The statistical heterogeneity analysis demonstrates that the vast majority (80 to 90%) of the detected heterogeneity regarding survival outcomes between these trials could not be explained by chance. This is quite remarkable because it points out that the reasons for this large heterogeneity derive from differences related to the trials themselves, in this case, patient population, baseline infection, and co-interventions. Moreover, even after we stratified the survival outcome analysis by disease severity, the elevated heterogeneity did not change.
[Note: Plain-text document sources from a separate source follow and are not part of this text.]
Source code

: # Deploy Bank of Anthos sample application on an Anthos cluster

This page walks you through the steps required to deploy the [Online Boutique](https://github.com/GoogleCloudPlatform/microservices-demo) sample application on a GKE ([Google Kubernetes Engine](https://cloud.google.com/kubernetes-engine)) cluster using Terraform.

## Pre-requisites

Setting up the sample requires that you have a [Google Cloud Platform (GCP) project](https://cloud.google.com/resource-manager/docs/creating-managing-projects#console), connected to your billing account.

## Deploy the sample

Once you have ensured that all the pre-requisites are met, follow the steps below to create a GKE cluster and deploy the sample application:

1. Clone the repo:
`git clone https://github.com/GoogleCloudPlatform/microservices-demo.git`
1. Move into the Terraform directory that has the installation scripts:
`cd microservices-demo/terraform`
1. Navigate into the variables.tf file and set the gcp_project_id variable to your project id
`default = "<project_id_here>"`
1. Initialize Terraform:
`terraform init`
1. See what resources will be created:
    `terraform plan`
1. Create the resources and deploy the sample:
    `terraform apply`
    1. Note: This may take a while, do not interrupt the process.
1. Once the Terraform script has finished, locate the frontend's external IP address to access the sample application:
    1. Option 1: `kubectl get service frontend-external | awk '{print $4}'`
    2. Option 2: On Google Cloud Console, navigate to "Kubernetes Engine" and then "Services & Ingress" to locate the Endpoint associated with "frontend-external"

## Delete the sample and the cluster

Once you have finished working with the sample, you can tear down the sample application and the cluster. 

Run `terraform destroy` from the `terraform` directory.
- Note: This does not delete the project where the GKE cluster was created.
We conjecture that the different clinical characteristics and co-interventions were most likely the cause for this irreversible statistical heterogeneity.
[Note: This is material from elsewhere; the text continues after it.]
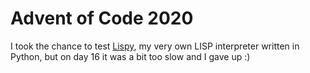 Advent of Code 2020
===

I took the chance to test [Lispy](https://github.com/e-dorigatti/lispy), my very own LISP interpreter written in Python, but on day 16 it was a bit too slow and I gave up :)
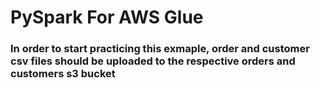 # PySpark For AWS Glue

### In order to start practicing this exmaple, order and customer csv files should be uploaded to the respective orders and customers s3 bucket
Another complicating factor is that the PROWESS-SHOCK trial was substantially underpowered: 42% probability of false-negative results. Although a frequent question since the completion of PROWESS-SHOCK has been 'which trial should we believe in?', we propose that this is not the 64 million-dollar question; the one that is begging for an answer is 'will we ever be able to replicate the design of the PROWESS trial?' If we aim for a control mortality of 35%, the answer is 'no' because recent phase III trials [2, 4] have shown that the mortality associated with severe sepsis now ranges from 24 to 28%. If we slightly modify the question to 'can we perform another phase III trial on DAA with adequate statistical power?', the answer is yes on two accounts: 1) a large sample size (N = 2,500 to 3,000) would fulfill the frequentist (classical) statistical approach; and 2) a smaller sample size (500 to 1,000) would fulfill the adaptive Bayesian statistical approach, as we explained in a previous manuscript [5]. What about financial support? The financial and logistic challenges would be enormous for the frequentist approach, but definitely more feasible for the Bayesian approach. Would it be ethical to perform a third trial? Yes, a study we published recently [6] demonstrated that, in real-life application outside phase III trials, DAA significantly reduced in-hospital mortality by 18% (95% confidence interval 13 to 22%) in patients with severe sepsis (N = 41,401 patients). How would this trial be designed? First, an individual-patient data meta-analysis to combine all randomized trials at the patient-level would provide the most accurate and statistically powerful way to reduce the current scientific uncertainty; second, the concomitant use of both frequentist and Bayesian methodologies [7] would maximize the opportunity to gather the most valuable scientific information on the efficacy of DAA; and third, the findings from this new analysis would provide the necessary tools to optimize the design of the next randomized trial. Thus, it is our responsibility to not stop our scientific investigation here, especially considering that the 3,370 patients who gave their consent to participate in these clinical trials were assured that their information would be fully utilized for fostering progress in medical science and for the betterment of future patients afflicted by severe sepsis.

Conclusion

PROWESS and PROWES-SHOCK trials are not comparable based on both clinical and statistical heterogeneity. Hence, the true effect of DAA in patients with severe sepsis remains to be defined. Unless the totality of the available evidence is thoroughly evaluated through an individual-patient data meta-analysis, and an adaptive Bayesian clinical trial is performed, we will continue treating our patients with the appalling sensation that we are not improving their survival due to our own inability to advance the quality of clinical research in the sepsis field.